I typically sit around and wait for them to open up to me, being ignorant to the fact that that’s not the way it works.  I’ve learned that sometimes you have to be the first one to throw yourself out there.  Some people may be scared of commitments and this can make it difficult to open up and share with one another because it’s such a strong two way road.  Although not always successful, you can be sure to grow yourself as well as possibly with someone else in the long run.

On the other side of things I’ve also realized that just as we keep our eyes on others, it works the same way back at us.  I’ve learned to always keep my eyes open as there may be others out there willing to open up to me and confide with.  Accountability is such a strong force it can not be matched.  Basically what I’m trying to say is keep your eyes open, open up to others, and be willing to be used in turn for others.

When love tears you apart.

You’ve been trying to help your friend out of a pit that they have been stuck in but they’ve become resistant.  They can’t see the trouble they’ve gotten themselves and others into and don’t know what’s best for them.  You either have to make it clear that you don’t agree with their decisions, and possibly loose them, or back off and let them learn by themselves.  What do you do?  This is how I learned that if you love something, you really do have to let it go.

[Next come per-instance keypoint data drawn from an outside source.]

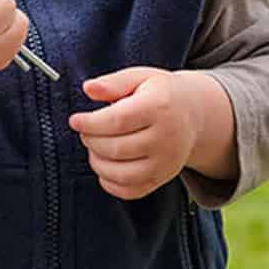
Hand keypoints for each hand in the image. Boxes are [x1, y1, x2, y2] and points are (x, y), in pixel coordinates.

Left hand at [69, 67, 216, 199]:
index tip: (75, 120)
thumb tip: (88, 88)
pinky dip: (109, 182)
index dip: (90, 123)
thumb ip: (113, 82)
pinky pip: (129, 191)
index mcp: (159, 107)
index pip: (117, 121)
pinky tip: (106, 164)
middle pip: (116, 148)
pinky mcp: (161, 179)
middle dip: (91, 140)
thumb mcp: (140, 77)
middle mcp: (166, 138)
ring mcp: (165, 163)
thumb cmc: (160, 94)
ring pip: (121, 174)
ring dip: (97, 162)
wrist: (193, 115)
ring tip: (95, 147)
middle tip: (86, 131)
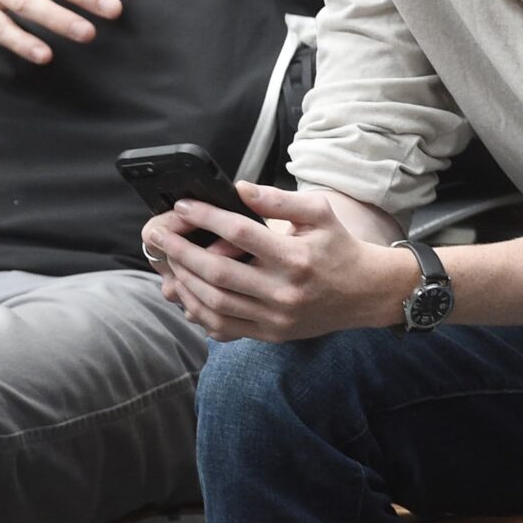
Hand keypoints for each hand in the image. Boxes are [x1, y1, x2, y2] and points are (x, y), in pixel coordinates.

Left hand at [147, 185, 411, 341]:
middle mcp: (283, 290)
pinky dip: (198, 310)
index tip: (183, 205)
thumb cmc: (339, 246)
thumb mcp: (319, 212)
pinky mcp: (270, 334)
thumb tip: (239, 188)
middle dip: (180, 250)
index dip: (207, 217)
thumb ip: (278, 199)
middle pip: (218, 271)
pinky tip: (185, 291)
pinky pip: (223, 327)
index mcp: (295, 256)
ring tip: (167, 260)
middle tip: (157, 234)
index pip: (240, 233)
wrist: (365, 294)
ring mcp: (275, 317)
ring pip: (214, 302)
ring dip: (184, 280)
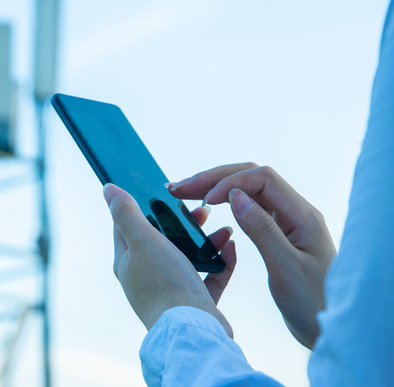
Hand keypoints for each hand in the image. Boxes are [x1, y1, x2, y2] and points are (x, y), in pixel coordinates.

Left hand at [104, 183, 236, 336]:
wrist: (193, 331)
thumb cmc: (164, 284)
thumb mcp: (142, 240)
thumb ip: (126, 213)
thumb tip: (108, 188)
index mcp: (128, 262)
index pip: (128, 226)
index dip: (141, 205)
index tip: (161, 190)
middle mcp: (146, 276)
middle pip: (162, 240)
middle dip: (181, 222)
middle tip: (199, 208)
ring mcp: (170, 290)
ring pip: (188, 257)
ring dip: (205, 239)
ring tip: (221, 227)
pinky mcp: (195, 302)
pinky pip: (210, 276)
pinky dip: (221, 261)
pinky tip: (230, 246)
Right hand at [168, 163, 336, 348]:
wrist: (328, 327)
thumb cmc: (312, 302)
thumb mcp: (285, 269)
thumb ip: (262, 230)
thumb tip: (235, 196)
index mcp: (302, 215)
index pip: (263, 178)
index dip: (229, 182)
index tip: (204, 200)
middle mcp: (295, 212)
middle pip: (251, 178)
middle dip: (214, 179)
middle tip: (178, 188)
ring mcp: (286, 221)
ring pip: (247, 191)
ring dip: (215, 187)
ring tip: (183, 194)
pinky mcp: (277, 233)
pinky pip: (248, 208)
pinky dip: (223, 203)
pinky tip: (205, 209)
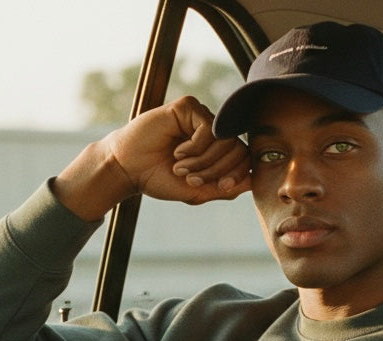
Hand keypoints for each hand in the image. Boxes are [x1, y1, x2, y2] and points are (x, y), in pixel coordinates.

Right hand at [53, 96, 250, 220]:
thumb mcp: (196, 191)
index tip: (220, 187)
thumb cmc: (159, 179)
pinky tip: (177, 151)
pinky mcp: (188, 107)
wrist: (129, 168)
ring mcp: (201, 116)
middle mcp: (212, 131)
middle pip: (238, 149)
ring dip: (204, 161)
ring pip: (225, 139)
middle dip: (216, 170)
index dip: (238, 175)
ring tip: (181, 168)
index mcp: (217, 150)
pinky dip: (195, 147)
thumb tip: (253, 180)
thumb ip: (224, 188)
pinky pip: (208, 128)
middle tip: (191, 179)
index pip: (245, 158)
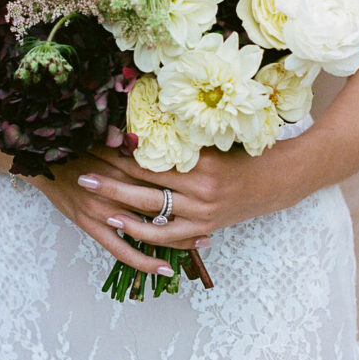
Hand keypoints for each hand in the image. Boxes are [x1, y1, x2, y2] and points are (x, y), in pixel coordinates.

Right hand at [27, 150, 208, 277]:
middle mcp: (118, 188)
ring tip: (202, 244)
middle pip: (164, 205)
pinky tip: (165, 269)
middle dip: (192, 215)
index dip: (191, 185)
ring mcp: (104, 211)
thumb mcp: (105, 137)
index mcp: (124, 164)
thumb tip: (154, 135)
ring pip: (149, 230)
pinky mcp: (92, 227)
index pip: (166, 178)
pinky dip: (144, 261)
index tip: (216, 188)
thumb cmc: (76, 145)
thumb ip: (130, 142)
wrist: (41, 160)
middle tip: (217, 221)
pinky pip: (122, 251)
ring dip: (178, 240)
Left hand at [84, 140, 299, 248]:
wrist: (278, 181)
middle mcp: (200, 189)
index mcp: (200, 161)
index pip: (151, 157)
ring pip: (151, 211)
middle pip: (144, 184)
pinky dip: (142, 232)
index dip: (121, 151)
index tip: (96, 143)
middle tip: (80, 170)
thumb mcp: (214, 140)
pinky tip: (120, 225)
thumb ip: (183, 138)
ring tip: (93, 197)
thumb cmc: (244, 154)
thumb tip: (144, 124)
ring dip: (118, 205)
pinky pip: (167, 235)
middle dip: (109, 177)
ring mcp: (202, 212)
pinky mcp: (205, 228)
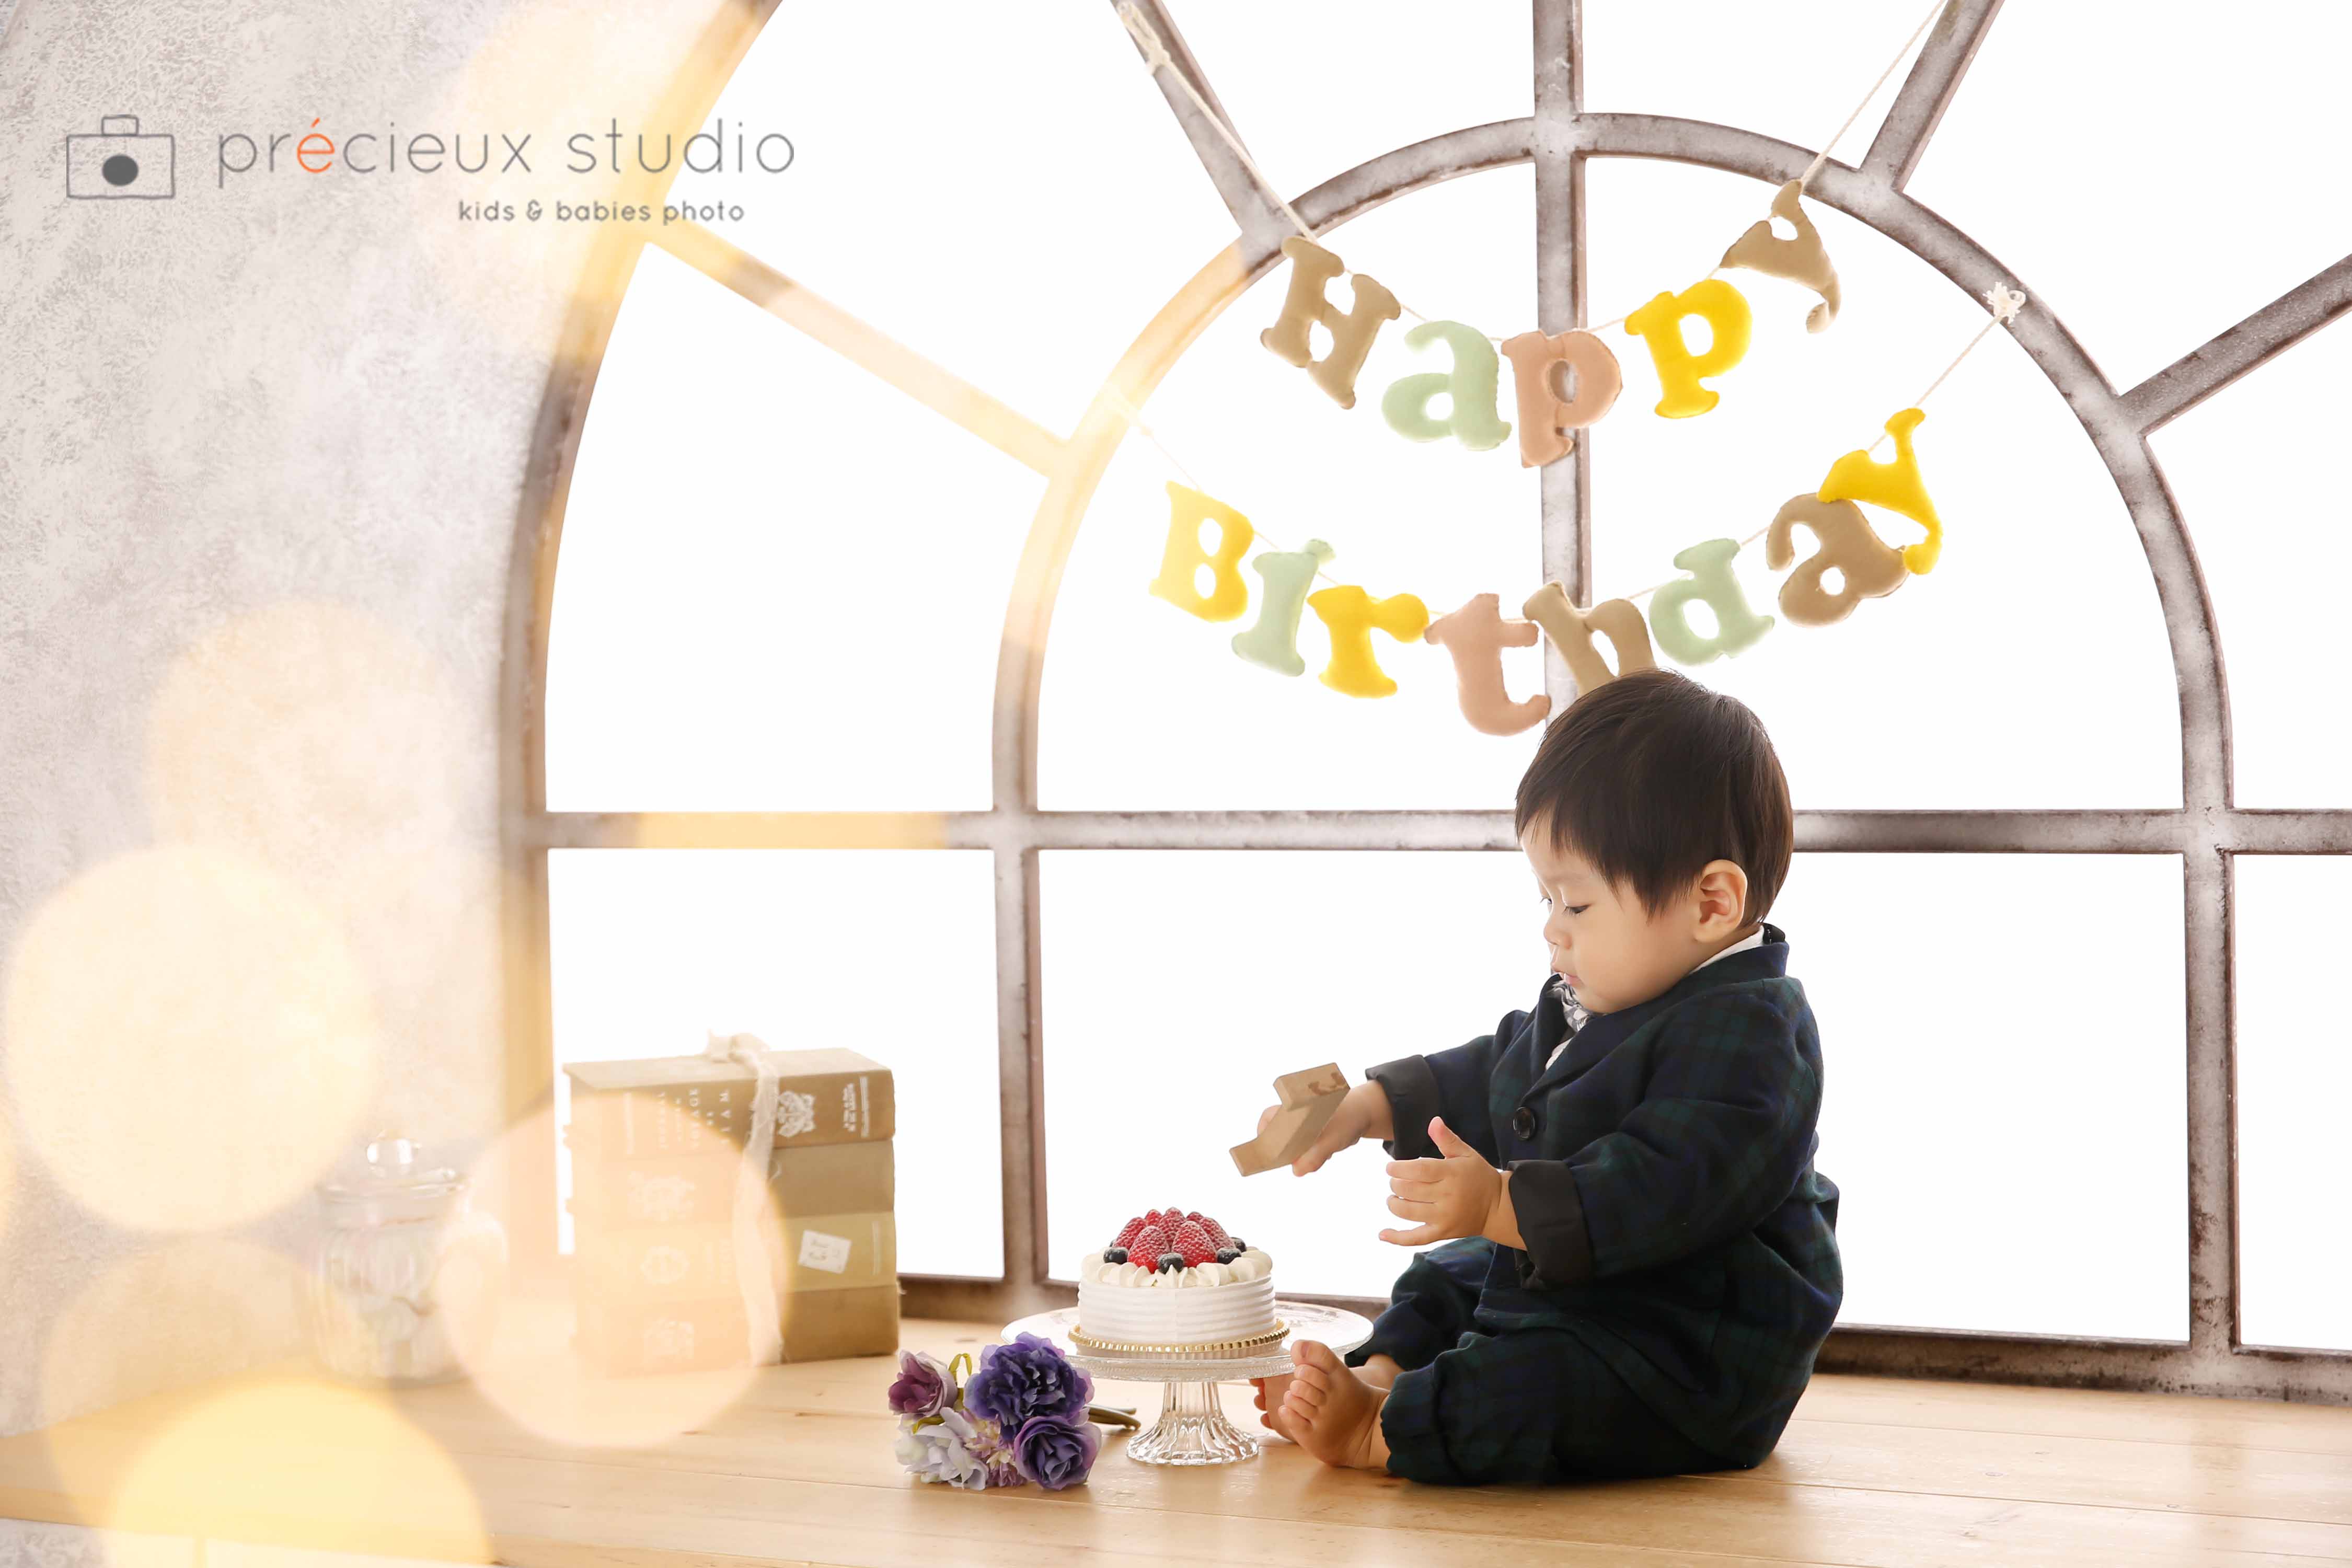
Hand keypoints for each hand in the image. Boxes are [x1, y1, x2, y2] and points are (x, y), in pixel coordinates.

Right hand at [1256, 1081, 1393, 1176]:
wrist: (1366, 1113)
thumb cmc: (1347, 1119)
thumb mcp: (1331, 1140)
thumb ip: (1313, 1157)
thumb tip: (1296, 1171)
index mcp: (1295, 1108)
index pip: (1268, 1118)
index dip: (1264, 1134)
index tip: (1270, 1151)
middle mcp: (1296, 1116)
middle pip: (1280, 1136)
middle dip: (1291, 1151)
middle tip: (1303, 1159)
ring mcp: (1305, 1126)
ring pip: (1295, 1145)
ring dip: (1306, 1154)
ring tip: (1325, 1151)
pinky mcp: (1314, 1134)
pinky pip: (1308, 1148)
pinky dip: (1316, 1154)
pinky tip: (1329, 1150)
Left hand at [1379, 1117, 1519, 1248]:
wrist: (1498, 1207)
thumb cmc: (1478, 1176)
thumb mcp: (1467, 1154)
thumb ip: (1447, 1139)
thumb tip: (1433, 1121)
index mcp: (1452, 1174)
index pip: (1420, 1170)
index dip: (1400, 1169)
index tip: (1390, 1167)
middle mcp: (1447, 1197)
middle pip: (1410, 1190)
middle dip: (1395, 1184)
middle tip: (1394, 1180)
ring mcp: (1444, 1217)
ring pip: (1409, 1211)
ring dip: (1394, 1203)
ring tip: (1393, 1196)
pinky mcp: (1442, 1233)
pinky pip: (1416, 1238)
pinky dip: (1397, 1238)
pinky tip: (1382, 1234)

Step back a couple months and I’ve got the perfect little life.  I have a job,  car, better friends than I could ask for, and a bright positive future that’s about to be altered more than I had maybe imagined.  The thought of college was beautiful but I didn’t realize all the things that would happen leading up to the move.  I love college, don’t get me wrong, but the series of events was quite… unfortunate.

I had lost friends throughout my path of eighteen years but had yet to loose someone that was once so close to me.  Our friendship didn’t last over half a year but it’s crazy how much you can learn about and grow with somebody.  When faced with the decision to either help or let be, I chose to help – or so I thought.

It’s crazy how different looking from the outside in things can be.  I could see the problem, it needed to be fixed, and I tried to help only to be chewed up and spit out.  One might say you should mind your own business but is this how we should behave toward friends?  Should we watch them fall regardless of what they tripped on or should we stand up and carry them through it.

Long story short, and also painful, I’ve learned that above all it’s important to do what is right.  It’s important to stand up to your friends and tell them what you really want to say.  You shouldn’t hold back, or let loose as that just leaves room for wrong.  I’ve seen friendships fall apart and relationships crumble.  Standing beside the pile of ashes I see the bigger picture.  There’s no resurrection here, no gluing the picture back together, but there is love; love with no bounds nor mercy.  If you truly love something, you’d rather let it go than stand and watch.